Le parterre devant l’Hôtel de Ville a toujours eu pour moi un petit quelque chose de nostalgique : c’est un lieu où j’ai fumé ma première clope — et me suis fait surprendre par mon père — c’est aussi un lieu où j’ai beaucoup traîné avec des ami·e·s quand j’étais ado, où j’ai piqueniqué l’été, puis où j’ai manifesté ou été en date.
Devant le Faro, je regarde les bâtiments en briques et en pierres du centre-ville et me disant que la Wellington Nord a été témoin de nombreuses folies de ma part. Dans la toponymie de mes amours, c’est la rue qui compte le plus grand nombre d’histoires.
Par exemple, dans cet immeuble au coin là-bas, j’ai vécu ma première fois avec mon premier amour : on n’était vraiment pas bons et hyper nerveux, mais ça me fait toujours un peu sourire d’y repenser. Il paraît qu’il est rendu marié, avec une maison quelque part dans une banlieue poche et des enfants.

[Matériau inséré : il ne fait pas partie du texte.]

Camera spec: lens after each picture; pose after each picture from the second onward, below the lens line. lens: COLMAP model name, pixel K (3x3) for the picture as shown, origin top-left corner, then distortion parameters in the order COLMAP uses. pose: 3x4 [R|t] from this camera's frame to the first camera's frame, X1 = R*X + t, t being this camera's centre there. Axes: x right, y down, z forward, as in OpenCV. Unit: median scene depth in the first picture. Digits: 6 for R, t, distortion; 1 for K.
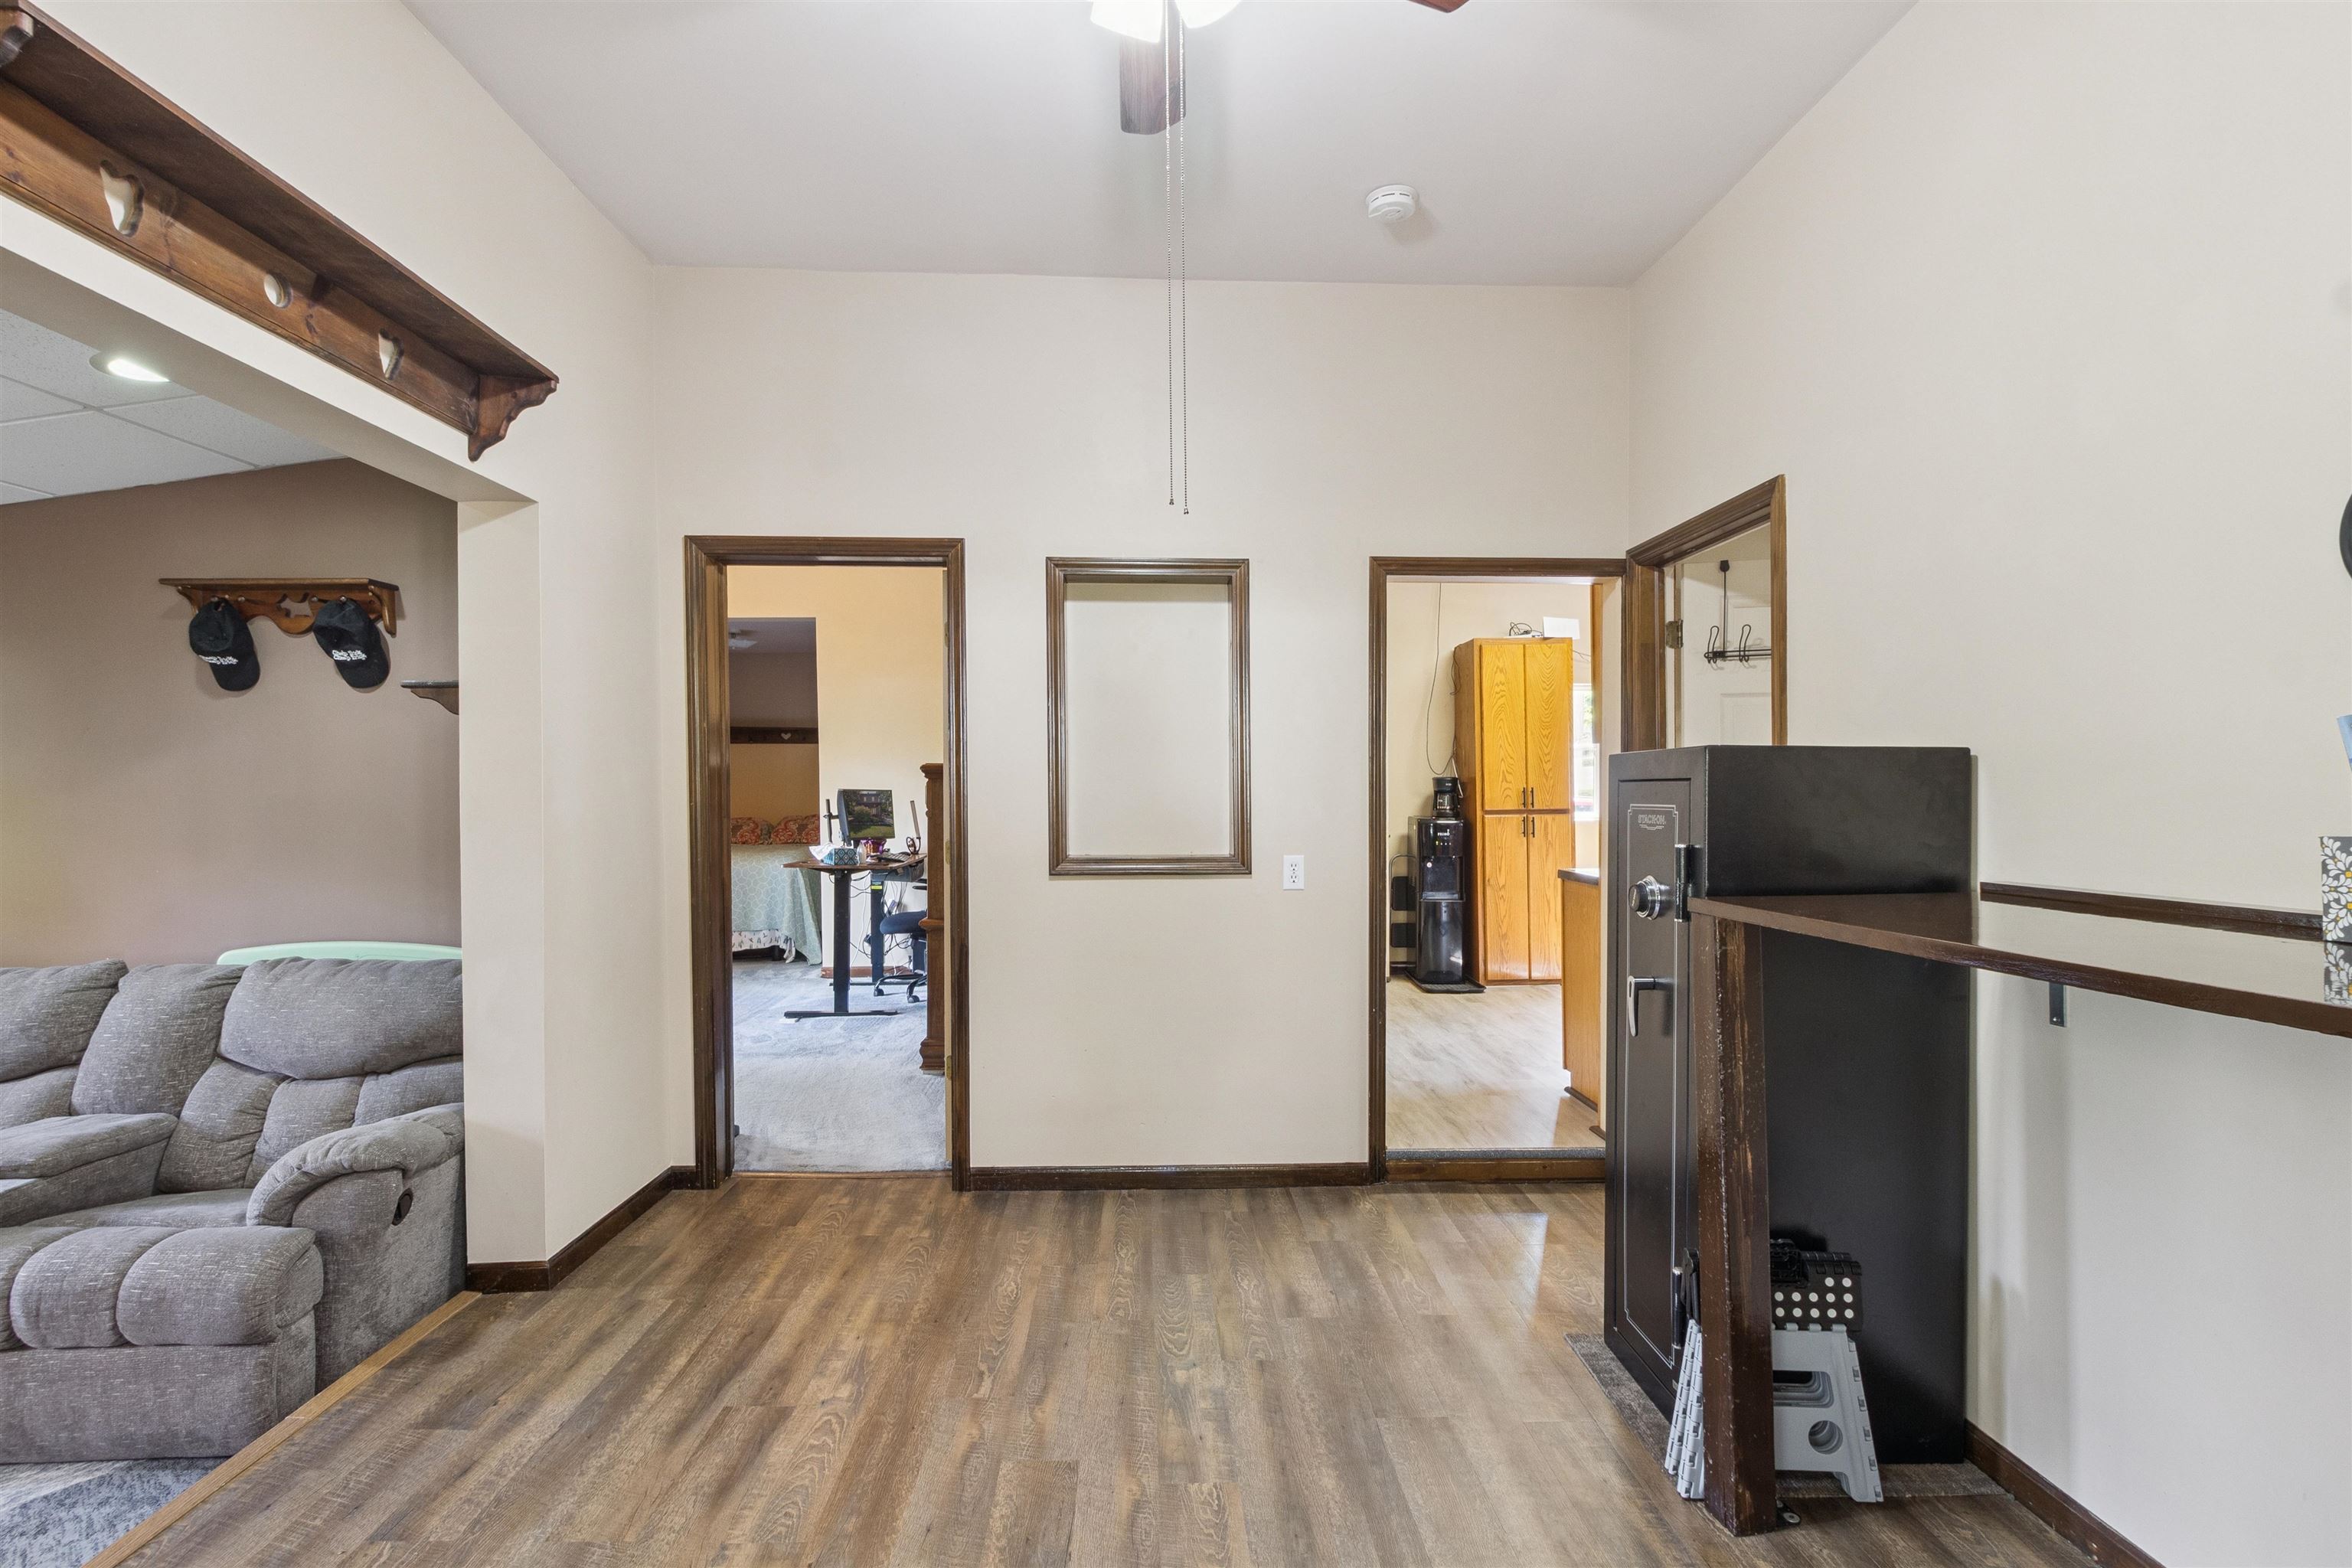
lens RADIAL K [[1105.2, 0, 1171.0], [0, 1105.2, 794.1], [0, 0, 1]] dist [0.005360, -0.000082]
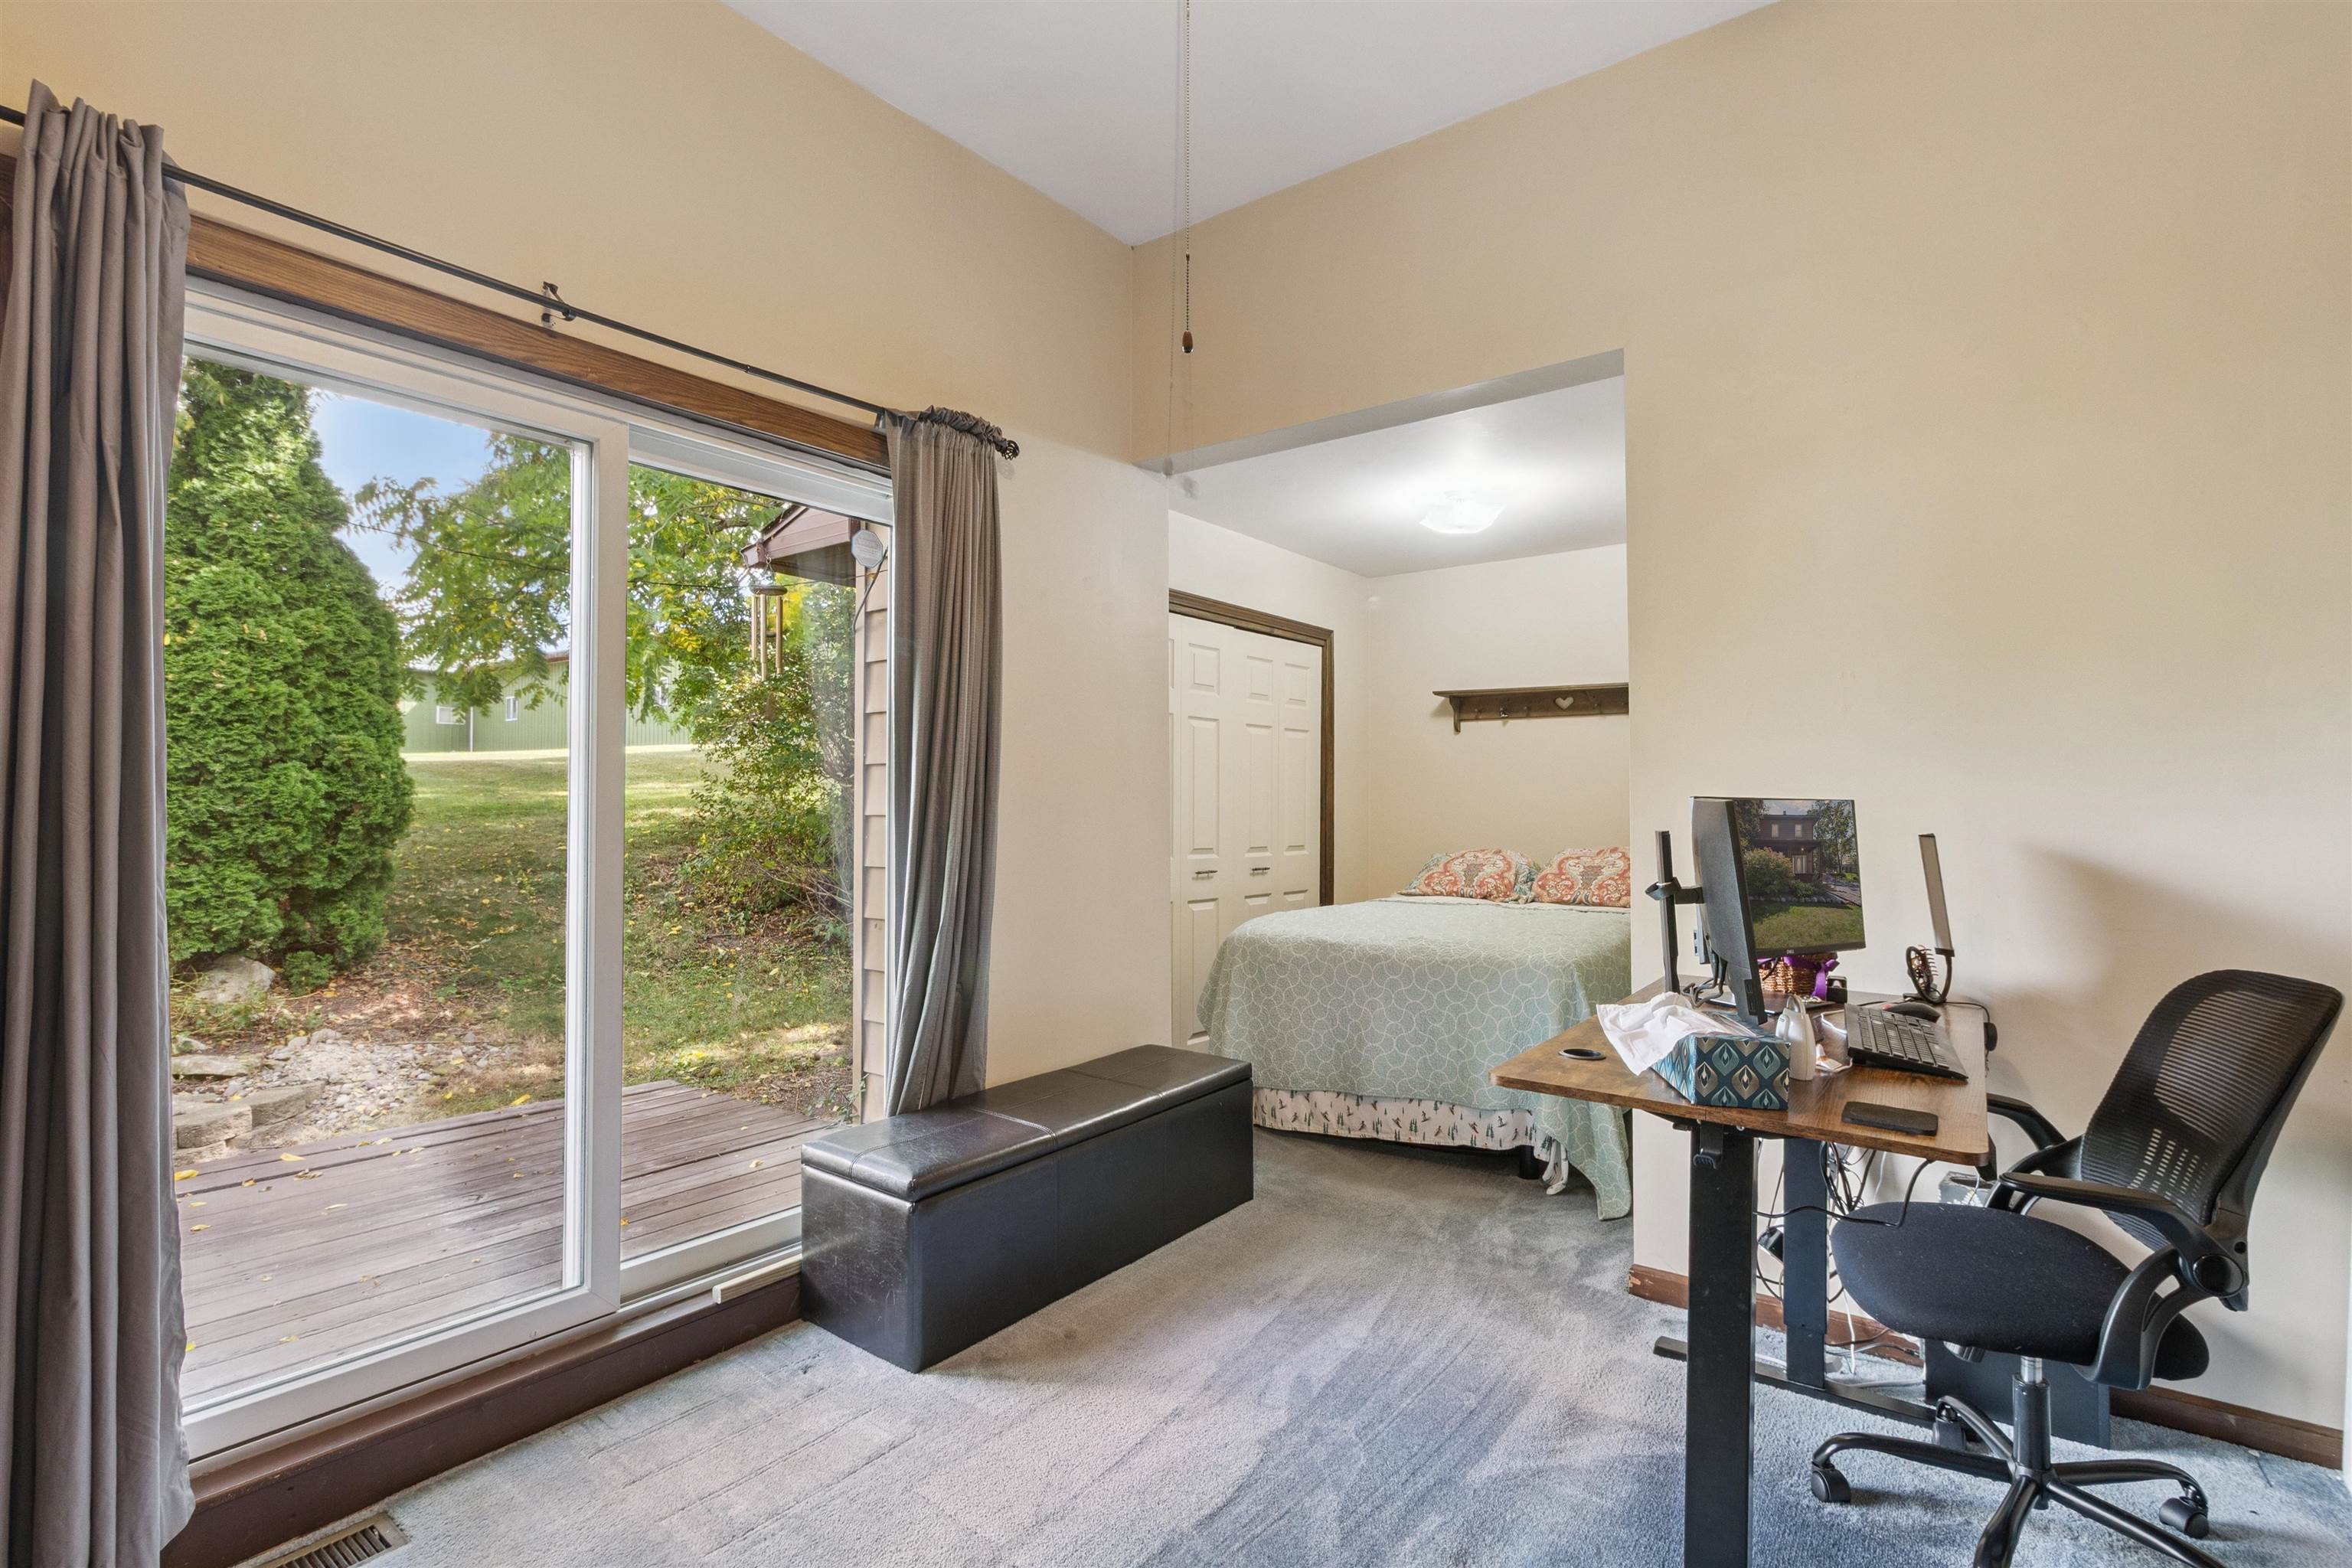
lens RADIAL K [[1105.2, 0, 1186.8], [0, 1105.2, 799.6], [0, 0, 1]] dist [0.005360, -0.000082]
pose [[0.775828, 0.006525, -0.630910, -0.199356], [-0.009420, 0.999955, -0.001242, -0.002292], [0.630874, 0.006907, 0.775855, 0.618416]]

Dans cet autre édifice, j’ai suivi le coloc d’une amie après une soirée de fin de session de cégep très arrosée. On ne s’est plus jamais reparlé après, puis il s’arrangeait toujours pour être absent quand j’allais voir cette amie chez elle. Dans ce troisième édifice, un peu moins bien entretenu que les deux autres — et où il doit bien vivre un ou deux dealers — j’y ai entretenu une relation d’amour passionnelle et impossible avec un amant qui m’a fait beaucoup pleurer.
Dans un rayon d’une cinquantaine de mètres, que j’arrive à voir en étant entièrement affalée dans une talle de gazon, je constate que les aventures que j’ai vécues sont multiples et diversifiées, puis pas seulement que romantiques.
En effet, il y a cet ancien café qui a fermé et qui distribuait à l’époque de grosses lettres en bois aux tables pour désigner les commandes des clients. On nous avait assigné à une amie et moi la lettre « D ». Comme deux gamines, puis à coups de « pas game », on avait fini pas voler le gros « D », qui trône désormais fièrement dans ma bibliothèque et qui initie bien des conversations.
C’est aussi une rue qui m’a vue grandir et prendre en maturité. Je suis passée de l’étudiante un peu légère et qui enchaîne les dates à la jeune professionnelle plus rangée et qui cherche à gagner en stabilité émotionnelle. Ma fibre militante est toujours bien présente, mais elle s’est transformée.
J’y ai aussi appris à me respecter et à me faire respecter : je suis désormais capable de dire non et d’écourter un rendez-vous qui ne se passe pas comme prévu. Avant, je subissais jusqu’à la fin, alors que je suis désormais capable de désormais finir mon verre d’un trait, d’annoncer que ça ne fonctionnera pas, puis de m’en aller. Ça fait moins de matériel croustillant pour écrire un roman-feuilleton, mais j’ai l’impression que c’est un fonctionnement plus respectueux de moi et des autres.
Avec le soleil dans le dos et les pieds dans le gazon, je me rejoue le film des dernières années avec reconnaissance. À mes côtés se trouve quelqu’un qui me donne envie de ne plus me lancer dans d’autres rendez-vous ou d’aventures manquées, sans non plus m’obliger à m’oublier pour devenir fusionnelle et dévouée à une seule personne.
En rétrospective, ça aura été une belle aventure que d’écrire mes péripéties mensuelles. Merci de m’avoir accompagnée pour ce bout de chemin.
Comme dirait René, « à la prochaine fois ».